Gaston baissa la tête avec une sombre tristesse; toute sa vie, il avait dû entendre ou plutôt subir ce cri de: «Vive le roi!» qui passait au-dessus de lui. Depuis longtemps, ne l’entendant plus, il avait reposé son oreille, et voilà qu’une royauté plus jeune, plus vivace, plus brillante, surgissait devant lui comme une nouvelle, comme une plus douloureuse provocation.
Madame comprit les souffrances de ce cœur timide et ombrageux; elle se leva de table, Monsieur l’imita machinalement, et tous les serviteurs, avec un bourdonnement semblable à celui des ruches, entourèrent Raoul pour le questionner.
Madame vit ce mouvement et appela M. de Saint-Remy.
— Ce n’est pas le moment de jaser, mais de travailler, dit-elle avec l’accent d’une ménagère qui se fâche.
M. de Saint-Remy s’empressa de rompre le cercle formé par les officiers autour de Raoul, en sorte que celui-ci put gagner l’antichambre.

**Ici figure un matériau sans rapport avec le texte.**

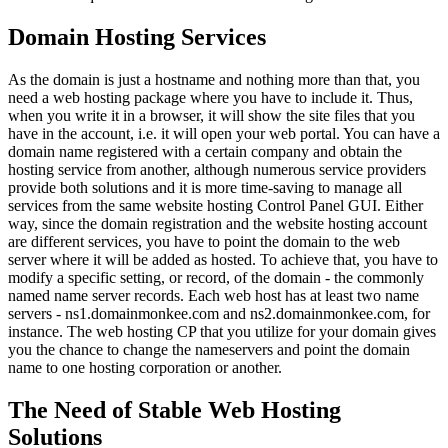
Domain Hosting Services
As the domain is just a hostname and nothing more than that, you
need a web hosting package where you have to include it. Thus,
when you write it in a browser, it will show the site files that you
have in the account, i.e. it will open your web portal. You can have a
domain name registered with a certain company and obtain the
hosting service from another, although numerous service providers
provide both solutions and it is more time-saving to manage all
services from the same website hosting Control Panel GUI. Either
way, since the domain registration and the website hosting account
are different services, you have to point the domain to the web
server where it will be added as hosted. To achieve that, you have to
modify a specific setting, or record, of the domain - the commonly
named name server records. Each web host has at least two name
servers - ns1.domainmonkee.com and ns2.domainmonkee.com, for
instance. The web hosting CP that you utilize for your domain gives
you the chance to change the nameservers and point the domain
name to one hosting corporation or another.
The Need of Stable Web Hosting
Solutions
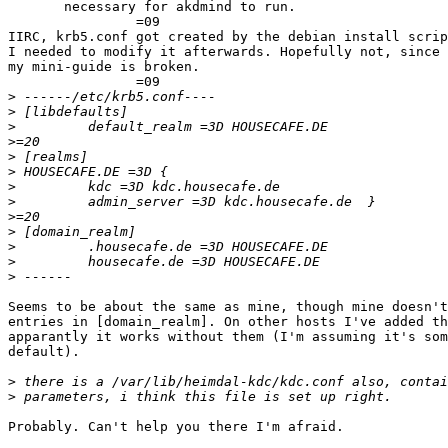
       necessary for akdmind to run.

		=09

IIRC, krb5.conf got created by the debian install scrip
I needed to modify it afterwards. Hopefully not, since 
my mini-guide is broken.

		=09

>
>
>
>
>
>
>
>
>
>
>
>
>
Seems to be about the same as mine, though mine doesn't
entries in [domain_realm]. On other hosts I've added th
apparantly it works without them (I'm assuming it's som
default).

>
>
Probably. Can't help you there I'm afraid.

— On aura soin de ce gentilhomme, j’espère, ajouta Madame en s’adressant à M. de Saint-Remy.
Le bonhomme courut aussitôt derrière Raoul.
— Madame nous charge de vous faire rafraîchir ici, dit-il; il y a en outre un logement au château pour vous.
— Merci, monsieur de Saint-Remy, répondit Bragelonne. Vous savez combien il me tarde d’aller présenter mes devoirs à M. le comte mon père.
— C’est vrai, c’est vrai, monsieur Raoul, présentez-lui en même temps mes bien humbles respects, je vous prie.